While the study was able to quantify the benefit from treatment with the PD-L1 checkpoint inhibitor in all patients, the study also was designed to look at subgroups, with patients stratified according to their levels of PD-L1 expression.
Patients with more than 1 percent expression of the PD-L1 biomarker lived 52 percent longer if they received immunotherapy (15.7 months median compared with 10.3 months for docetaxel).
And patients in the highest group of PD-L1 expression treated with atezolizumab lived more than a year longer—to a median of 20.5 months as compared with 8.9 months for matched patients receiving docetaxel.

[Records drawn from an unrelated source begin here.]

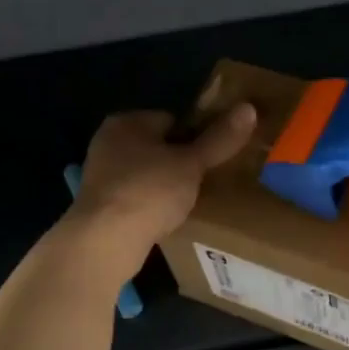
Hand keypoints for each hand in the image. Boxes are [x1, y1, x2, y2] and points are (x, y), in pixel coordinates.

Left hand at [66, 106, 256, 264]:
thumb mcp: (191, 164)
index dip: (195, 136)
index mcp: (126, 122)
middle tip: (205, 180)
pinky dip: (151, 205)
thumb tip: (249, 108)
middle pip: (158, 146)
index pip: (171, 119)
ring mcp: (100, 175)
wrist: (104, 242)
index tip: (211, 157)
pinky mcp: (99, 205)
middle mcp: (108, 142)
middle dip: (180, 162)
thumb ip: (219, 138)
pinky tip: (166, 218)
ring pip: (147, 173)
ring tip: (189, 202)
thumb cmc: (149, 191)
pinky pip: (136, 197)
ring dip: (165, 185)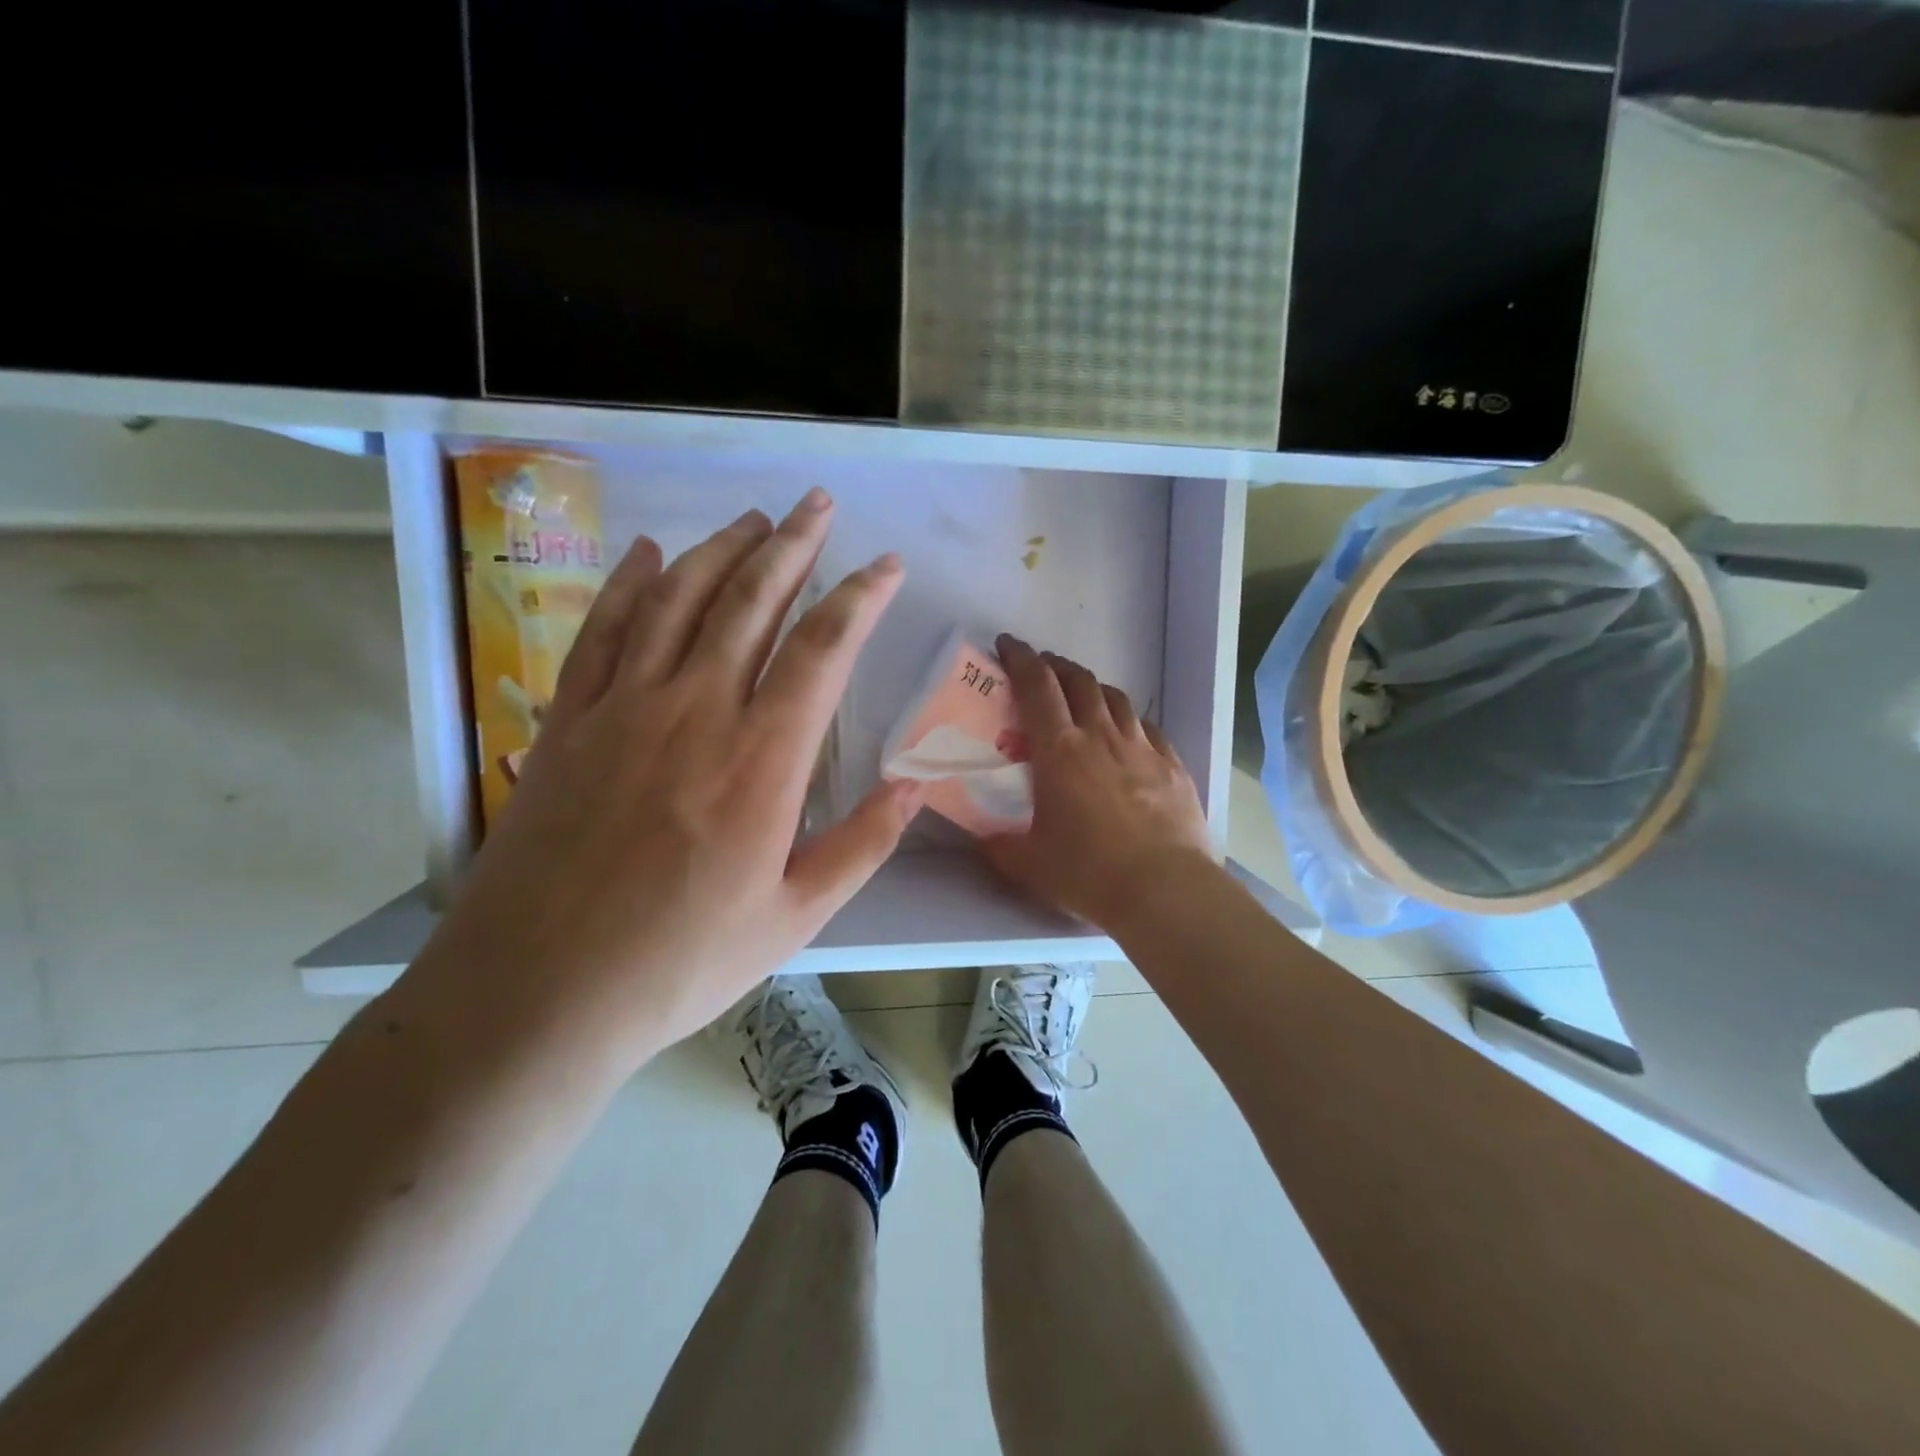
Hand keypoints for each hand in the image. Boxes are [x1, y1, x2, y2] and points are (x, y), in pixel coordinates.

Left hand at [411, 489, 921, 1073]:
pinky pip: (604, 631)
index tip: (886, 564)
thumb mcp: (794, 918)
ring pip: (680, 600)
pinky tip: (651, 555)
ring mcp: (624, 708)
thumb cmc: (679, 962)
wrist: (536, 993)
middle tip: (818, 503)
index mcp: (763, 759)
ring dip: (722, 550)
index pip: (823, 648)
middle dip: (793, 543)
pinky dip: (631, 584)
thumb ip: (861, 846)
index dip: (860, 597)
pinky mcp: (570, 721)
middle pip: (752, 601)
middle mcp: (696, 710)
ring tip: (753, 517)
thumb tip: (914, 789)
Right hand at [981, 635, 1214, 931]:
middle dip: (1056, 666)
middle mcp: (1101, 737)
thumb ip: (999, 846)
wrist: (1165, 890)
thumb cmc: (1088, 872)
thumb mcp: (1029, 864)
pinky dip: (1130, 721)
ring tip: (1083, 695)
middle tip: (1042, 669)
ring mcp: (1142, 748)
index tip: (1008, 645)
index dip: (1020, 659)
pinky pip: (1148, 728)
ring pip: (1116, 699)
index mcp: (1060, 751)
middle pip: (1079, 682)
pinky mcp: (1173, 766)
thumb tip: (983, 839)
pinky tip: (1128, 733)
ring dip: (1093, 687)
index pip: (1036, 687)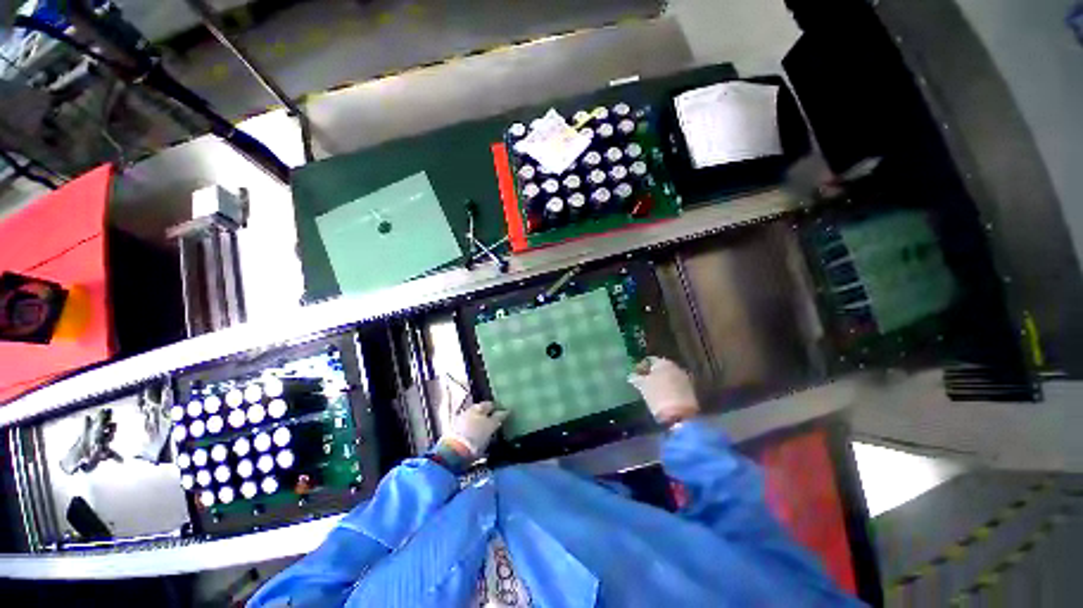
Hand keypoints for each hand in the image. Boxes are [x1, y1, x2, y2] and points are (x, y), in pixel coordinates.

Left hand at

But even the patients who had no PD-L1 expression lived longer (12.6 as compared with 8.9 months median) with immunotherapy than with chemotherapy. And the improvements in overall survival were similar in patients with squamous and non-squamous histology.
Moderate-to-severe treatment-related adverse events occurred in 15 percent of patients treated with immunotherapy as compared with 43 percent of those receiving chemotherapy. There were no deaths related to atezolizumab and one death was related to docetaxel.
“Atezolizumab offers a new second-line therapeutic strategy for patients with non-small-cell lung cancer, regardless of the PD-L1 status of the tumor,” Barlesi said.
Predicting Success of Atezolizumab
Martin Reck, MD, PhD, from the Department of Thoracic Oncology at Lung Clinic Grosshansdorf in Germany, commented that the OAK study had provided “a very important piece of information” on the role of PD-L1/PD-1 antibodies in treatment of NSCLC, and it confirmed the overall survival benefits shown in the earlier POPLAR and CHECKMATE trials.
But he said the results show it would not be possible to use PD-L1 testing negativity as an exclusion factor for treatment since the drug benefited all subgroups.
“My suggestion would be that PD-L1 is perhaps one imperfect surrogate marker to describe the activity. It's a good ‘enrichment’ factor but we need additional markers for the characterization of patients who might not benefit from this treatment or who might really benefit,” he noted.
Stefan Zimmermann, MD, from Hôpital Fribourgeois, HFR Hôpital Cantonal, Fribourg, Switzerland, who chaired a briefing on the OAK findings at ESMO told Oncology Times the new data on atezolizumab needed to be viewed in the context of other studies with other checkpoint inhibitors.
“It reinforces the message that in second and further lines of therapy there is benefit even in patients who have low or no expression of PD-L1,” he said, and his interpretation of the data was that “you don't need an assay”, since most—if not all—subgroups benefit from an immune-oncology approach rather than standard chemotherapy.
“I can imagine that atezolizumab will get regulatory approval so we'll now have a wealth of choices in second and further lines. We [already] have nivolumab that has regulatory approval, we have pembrolizumab in second line for PD-L1-espressing patients, and we might [soon] have atezolizumab,” he concluded.
Peter M. Goodwin is a contributing writer.